Кинан вышел из пещеры. Рыжие волосы спутались, отчего он выглядел моложе. Он подал руку, я взяла ее и тут же ощутила покой. Какая перемена произошла с ним! Я не могла себе даже представить, чтобы тот мрачный борец, которого я впервые встретила в Серре, так улыбался.
Кинан взглянул на меня и нахмурился:
– Нервничаешь?
– Я не могу бросить Элиаса, – вздохнула я. Небеса, надеюсь, я не совершу новую ошибку. Надеюсь, что настаивая на этом, я не навлеку еще какое-нибудь несчастье. У меня в голове всплыл образ мертвого Кинана, и, содрогнувшись, я отогнала эти мысли. Элиас сделал бы это ради тебя. А проникнуть в Кауф, не важно с какой целью, в любом случае огромный риск. – Я не оставлю его.
Кинан склонил голову, глядя на снег. Я задержала дыхание.
– Тогда мы должны найти способ, как его вызволить, – произнес он. – Хотя это дольше…
– Спасибо. – Я прильнула к нему, вдыхая ветер, огонь, тепло. – Это будет правильно. Я знаю это.
Я ощутила знакомый узор браслета под ладонью, осознав, что как обычно невольно сжимаю его, ища успокоение. Кинан посмотрел на меня. В его глазах сквозило странное одиночество.

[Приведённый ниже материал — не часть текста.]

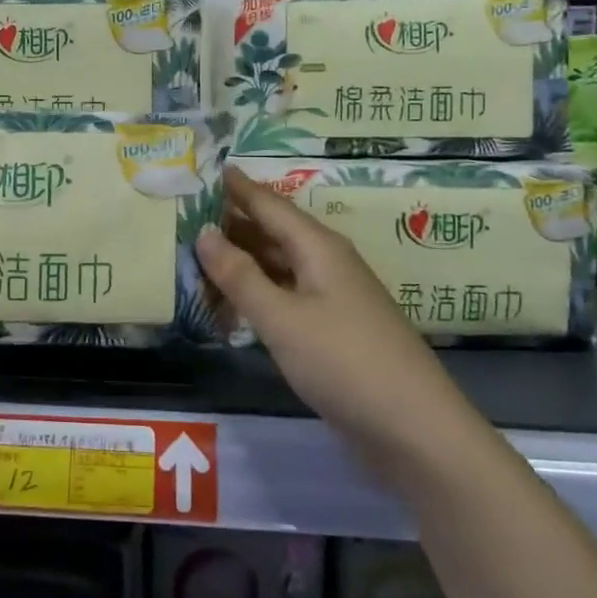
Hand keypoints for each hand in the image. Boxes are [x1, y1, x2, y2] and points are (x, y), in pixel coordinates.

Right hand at [196, 169, 453, 443]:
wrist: (412, 429)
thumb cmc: (343, 362)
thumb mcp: (281, 317)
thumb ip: (240, 275)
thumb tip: (204, 232)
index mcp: (318, 247)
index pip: (269, 204)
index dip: (237, 187)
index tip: (205, 169)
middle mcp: (326, 264)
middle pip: (272, 233)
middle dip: (232, 223)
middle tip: (184, 215)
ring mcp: (331, 298)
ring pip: (277, 267)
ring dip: (240, 262)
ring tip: (195, 257)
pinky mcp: (331, 330)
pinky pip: (284, 297)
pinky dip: (255, 295)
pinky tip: (229, 305)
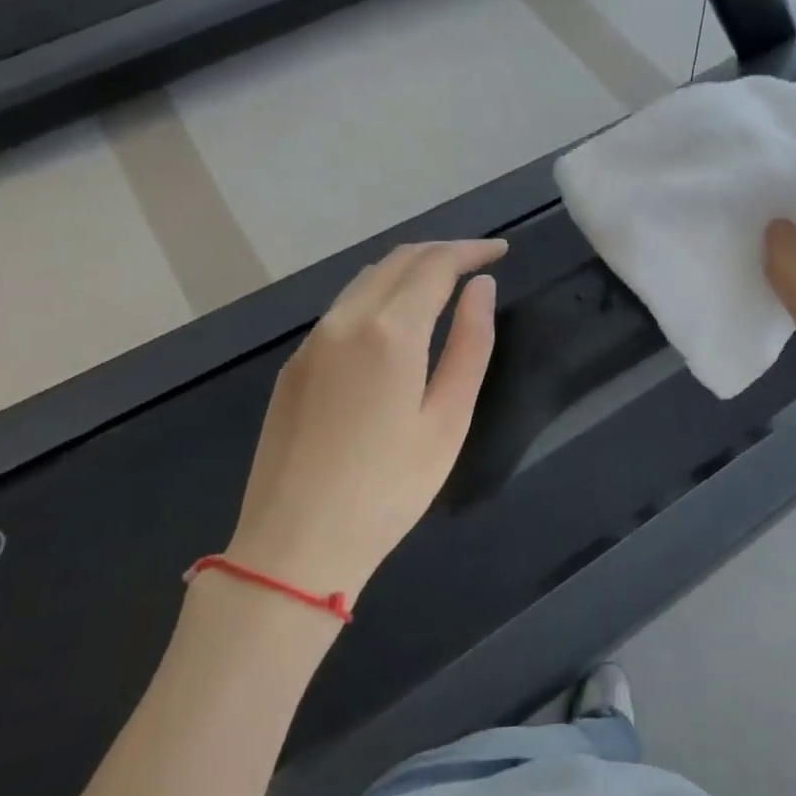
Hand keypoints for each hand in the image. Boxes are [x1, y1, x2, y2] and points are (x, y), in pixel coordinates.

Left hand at [226, 240, 506, 601]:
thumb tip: (481, 288)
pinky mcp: (294, 365)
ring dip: (408, 268)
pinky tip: (396, 319)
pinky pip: (342, 307)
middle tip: (478, 262)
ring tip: (444, 283)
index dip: (471, 250)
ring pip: (365, 279)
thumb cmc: (389, 489)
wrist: (294, 545)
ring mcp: (312, 341)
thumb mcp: (448, 419)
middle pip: (397, 260)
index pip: (435, 265)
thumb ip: (470, 344)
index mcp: (390, 331)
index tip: (501, 251)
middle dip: (442, 251)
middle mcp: (345, 321)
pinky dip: (379, 293)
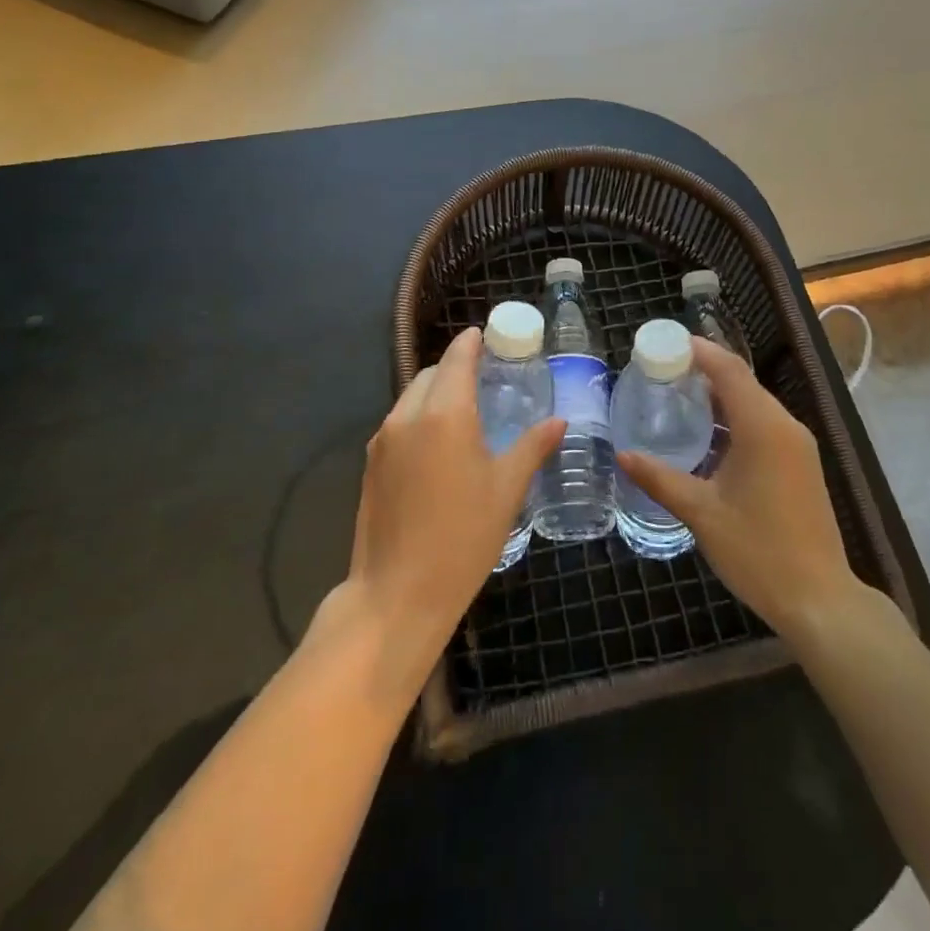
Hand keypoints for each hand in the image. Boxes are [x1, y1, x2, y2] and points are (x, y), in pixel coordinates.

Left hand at [347, 327, 565, 653]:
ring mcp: (383, 440)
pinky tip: (440, 444)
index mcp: (444, 414)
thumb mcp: (506, 490)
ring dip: (437, 392)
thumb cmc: (462, 538)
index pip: (457, 358)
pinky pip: (399, 422)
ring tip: (466, 410)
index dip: (472, 342)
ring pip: (412, 397)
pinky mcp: (370, 464)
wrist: (396, 595)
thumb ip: (532, 447)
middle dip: (456, 367)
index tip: (487, 335)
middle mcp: (407, 416)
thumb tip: (559, 420)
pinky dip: (420, 416)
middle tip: (487, 378)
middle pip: (432, 374)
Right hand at [619, 337, 862, 640]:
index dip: (698, 350)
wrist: (819, 599)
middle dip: (703, 370)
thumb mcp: (701, 513)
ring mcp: (797, 445)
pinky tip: (707, 435)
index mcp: (763, 427)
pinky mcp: (800, 463)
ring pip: (753, 403)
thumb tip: (623, 455)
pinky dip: (734, 418)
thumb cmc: (758, 551)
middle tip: (661, 371)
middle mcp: (785, 426)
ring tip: (677, 397)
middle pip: (742, 381)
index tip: (664, 343)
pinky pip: (763, 424)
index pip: (728, 369)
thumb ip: (660, 478)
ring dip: (719, 395)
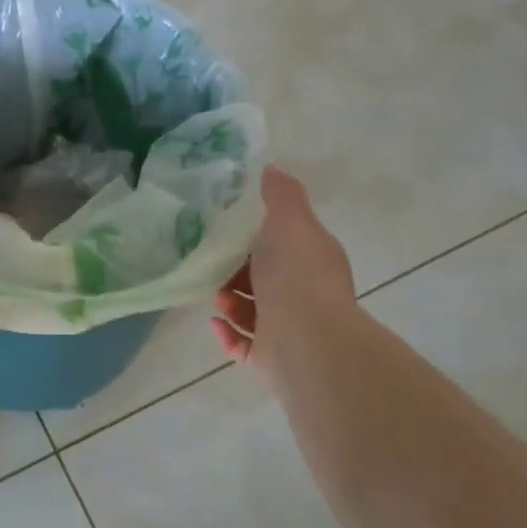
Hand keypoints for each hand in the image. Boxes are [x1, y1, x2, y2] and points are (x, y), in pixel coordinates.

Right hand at [212, 167, 356, 377]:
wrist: (307, 342)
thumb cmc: (297, 276)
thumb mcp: (289, 222)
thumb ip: (281, 195)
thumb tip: (272, 168)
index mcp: (313, 261)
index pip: (284, 245)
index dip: (257, 238)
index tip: (228, 231)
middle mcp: (304, 295)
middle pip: (265, 279)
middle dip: (237, 272)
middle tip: (213, 265)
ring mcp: (289, 330)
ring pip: (253, 312)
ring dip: (230, 302)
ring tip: (216, 297)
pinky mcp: (272, 359)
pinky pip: (244, 346)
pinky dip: (228, 334)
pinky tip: (215, 323)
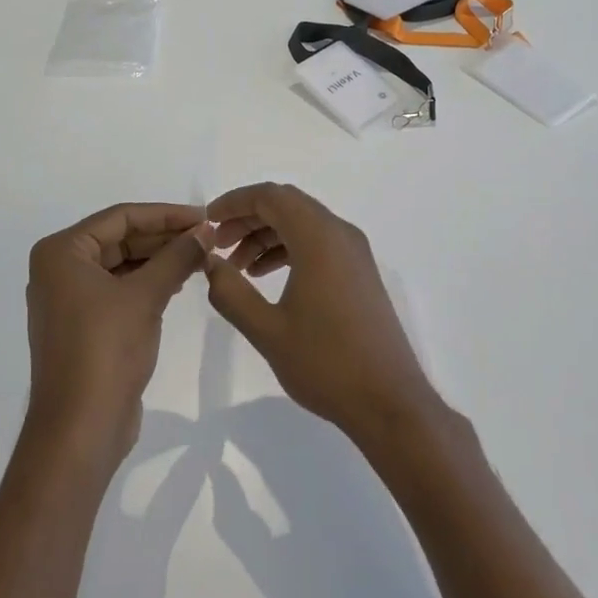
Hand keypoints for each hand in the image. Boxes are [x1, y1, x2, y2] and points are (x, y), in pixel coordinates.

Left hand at [25, 203, 211, 463]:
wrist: (80, 428)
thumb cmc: (105, 350)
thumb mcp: (146, 296)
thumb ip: (178, 257)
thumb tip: (207, 230)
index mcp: (62, 252)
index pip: (120, 217)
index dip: (166, 214)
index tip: (205, 217)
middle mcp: (59, 269)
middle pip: (120, 239)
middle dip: (165, 237)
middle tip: (209, 237)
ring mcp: (70, 299)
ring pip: (122, 265)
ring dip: (160, 260)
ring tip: (202, 257)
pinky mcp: (84, 325)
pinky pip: (120, 290)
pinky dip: (149, 283)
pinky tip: (180, 282)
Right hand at [204, 184, 441, 449]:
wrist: (389, 401)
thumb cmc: (326, 363)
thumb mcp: (267, 330)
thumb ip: (230, 291)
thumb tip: (209, 262)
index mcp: (319, 238)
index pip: (271, 196)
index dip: (235, 202)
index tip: (207, 222)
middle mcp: (340, 234)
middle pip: (287, 205)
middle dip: (248, 218)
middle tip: (218, 245)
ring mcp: (355, 253)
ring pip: (302, 224)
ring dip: (267, 236)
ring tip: (237, 267)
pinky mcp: (360, 273)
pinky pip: (318, 243)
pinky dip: (288, 249)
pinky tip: (266, 278)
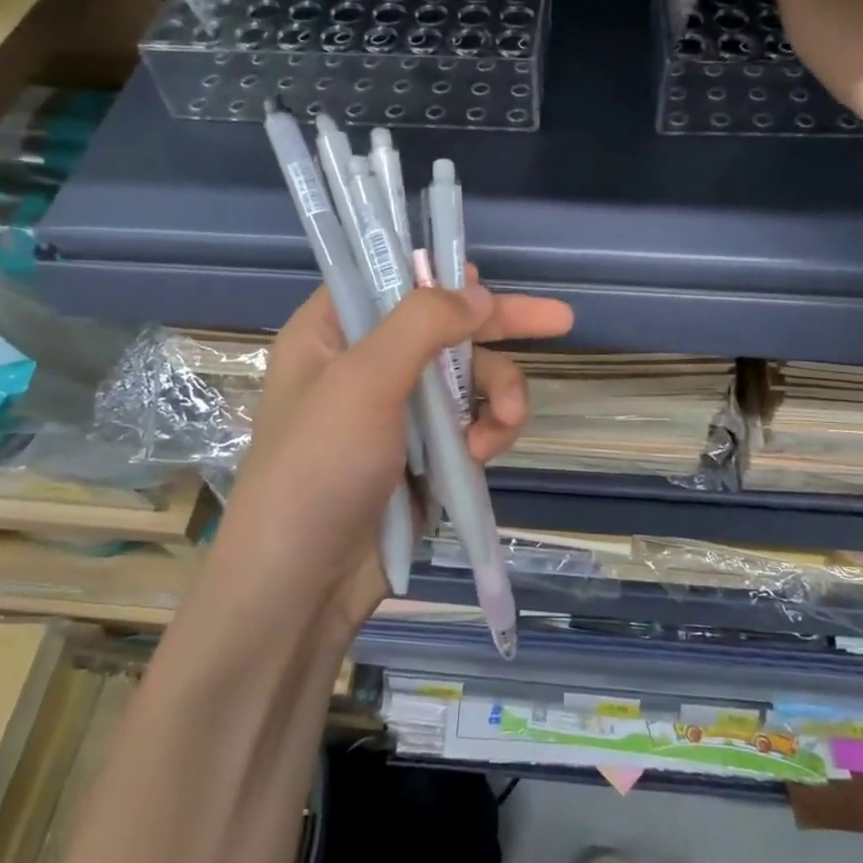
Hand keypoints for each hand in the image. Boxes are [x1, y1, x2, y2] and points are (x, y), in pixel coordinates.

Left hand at [204, 279, 573, 643]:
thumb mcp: (363, 382)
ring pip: (468, 378)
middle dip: (498, 329)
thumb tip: (479, 291)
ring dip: (498, 393)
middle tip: (560, 320)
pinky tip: (488, 451)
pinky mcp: (423, 456)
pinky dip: (489, 431)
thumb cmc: (319, 469)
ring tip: (507, 421)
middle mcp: (364, 365)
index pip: (386, 279)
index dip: (434, 273)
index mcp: (330, 334)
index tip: (478, 277)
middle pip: (443, 327)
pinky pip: (471, 423)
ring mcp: (397, 413)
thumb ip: (422, 325)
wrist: (303, 588)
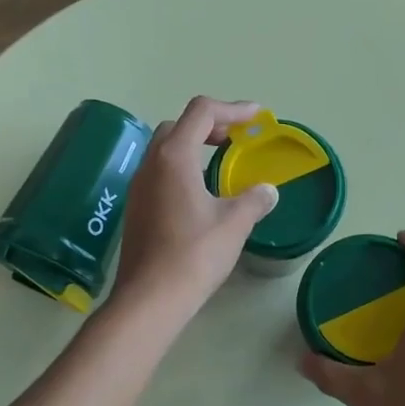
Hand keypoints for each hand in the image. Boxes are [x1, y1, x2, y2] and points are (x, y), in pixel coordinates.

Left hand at [111, 97, 278, 319]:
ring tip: (220, 162)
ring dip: (193, 147)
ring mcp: (138, 187)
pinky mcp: (136, 208)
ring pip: (165, 150)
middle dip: (209, 125)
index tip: (256, 116)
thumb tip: (268, 191)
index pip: (201, 112)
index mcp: (174, 157)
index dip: (232, 108)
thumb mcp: (234, 224)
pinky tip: (199, 194)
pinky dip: (182, 169)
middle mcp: (151, 164)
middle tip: (235, 139)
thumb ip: (254, 200)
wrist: (150, 297)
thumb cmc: (194, 254)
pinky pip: (159, 173)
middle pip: (178, 126)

– Каково это – когда у тебя осталось что-то на память о твоей семье?
– С ним я чувствую себя ближе к моим родным, – ответила я. – Это придает мне сил.
Он протянул руку, почти коснувшись браслета, но затем застенчиво ее опустил.
– Хорошо помнить тех, кого потерял. Хорошо, когда у тебя есть то, что напомнит о них в тяжелые времена. – Его голос звучал мягко. – Хорошо знать, что ты был… что ты… любим.
У меня на глаза навернулись слезы. Кинан никогда ничего не рассказывал о своей семье, кроме того, что все они умерли. У меня хотя бы была семья, а у него – никого и ничего. Я крепче сжала браслет и, повинуясь внезапному порыву, сняла его. Сначала он как будто не хотел сниматься, но я как следует дернула, и браслет поддался.
– Я буду твоей семьей, – прошептала я и, разжав пальцы Кинана, положила браслет ему на ладонь. Затем сомкнула его пальцы. – Ни матерью, ни отцом, ни братом, ни сестрой, но все же семьей.
Он порывисто вздохнул, глядя на браслет. Темно-карие глаза затуманились. Мне захотелось узнать, что он чувствует, но я не стала нарушать молчание и расспрашивать его. Он неспешно, с почтением надел браслет на запястье.